Tobias bleibt in seiner Entwicklung zurück, im zweiten Lebensjahr lernt er nur ein wenig sprechen und gehen. Als der Junge sich jedoch besser verständigen kann, erwacht Thiels Liebe zu ihm von neuem, in den Monaten zuvor galt sie vor allem Lene. Sie ist deshalb eifersüchtig auf Tobias und straft ihn fortan mit »Abneigung« (9).
Ein Jahr später bringt Lene einen Jungen zur Welt: »Von da ab begann für Tobias eine schlimme Zeit« (9). Er wird von der Stiefmutter ausgenutzt, wobei er körperlich zusehends verfällt. Die Dorfbewohner, die dieses Elend hinter ihren Fenstern beobachten, machen Thiel durch »Winke« darauf aufmerksam, doch er scheint »keine Augen« (9) dafür zu haben.

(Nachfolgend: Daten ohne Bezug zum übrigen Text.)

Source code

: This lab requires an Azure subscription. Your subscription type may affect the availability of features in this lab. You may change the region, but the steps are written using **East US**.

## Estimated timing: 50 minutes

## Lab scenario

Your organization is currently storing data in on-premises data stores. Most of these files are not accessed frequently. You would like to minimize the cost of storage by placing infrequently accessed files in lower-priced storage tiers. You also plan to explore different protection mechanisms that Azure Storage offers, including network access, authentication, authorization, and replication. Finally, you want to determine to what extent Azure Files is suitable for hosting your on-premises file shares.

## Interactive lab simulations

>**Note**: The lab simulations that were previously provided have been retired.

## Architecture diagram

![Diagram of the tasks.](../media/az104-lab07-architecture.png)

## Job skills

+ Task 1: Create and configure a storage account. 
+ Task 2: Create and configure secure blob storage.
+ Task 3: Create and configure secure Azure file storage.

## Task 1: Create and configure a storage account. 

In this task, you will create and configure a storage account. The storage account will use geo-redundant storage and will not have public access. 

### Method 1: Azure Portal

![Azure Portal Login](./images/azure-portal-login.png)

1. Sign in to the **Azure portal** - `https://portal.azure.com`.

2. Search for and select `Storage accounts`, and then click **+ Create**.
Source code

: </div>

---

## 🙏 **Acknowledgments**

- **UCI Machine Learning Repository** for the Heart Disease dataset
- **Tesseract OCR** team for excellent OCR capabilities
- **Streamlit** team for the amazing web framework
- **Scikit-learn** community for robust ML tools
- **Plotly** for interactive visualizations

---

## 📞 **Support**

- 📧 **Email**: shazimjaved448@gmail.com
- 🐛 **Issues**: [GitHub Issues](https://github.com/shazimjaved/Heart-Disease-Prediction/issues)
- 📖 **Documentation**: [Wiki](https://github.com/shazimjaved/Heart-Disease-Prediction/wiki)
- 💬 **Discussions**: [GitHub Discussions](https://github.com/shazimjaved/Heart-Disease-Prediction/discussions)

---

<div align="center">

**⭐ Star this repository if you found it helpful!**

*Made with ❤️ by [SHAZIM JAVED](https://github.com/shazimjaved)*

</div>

An einem Junimorgen empfängt Lene ihren Gatten, der gerade von seinem Dienst nach Hause kommt, äußerst missgelaunt, weil der Familie Thiel der »Pachtacker, welcher bisher den Kartoffelbedarf der Familie gedeckt hatte« (10), gekündigt worden ist. Doch der Bahnwärter hat zur Überraschung Lenes schon ein neues Stück Land. Sein Bahnmeister hat es ihm überlassen, und es liegt in der Nähe von Thiels Wärterhäuschen. Die überglückliche Lene »schoss [...] davon, um die Neuigkeit im Örtchen auszusprengen« (11).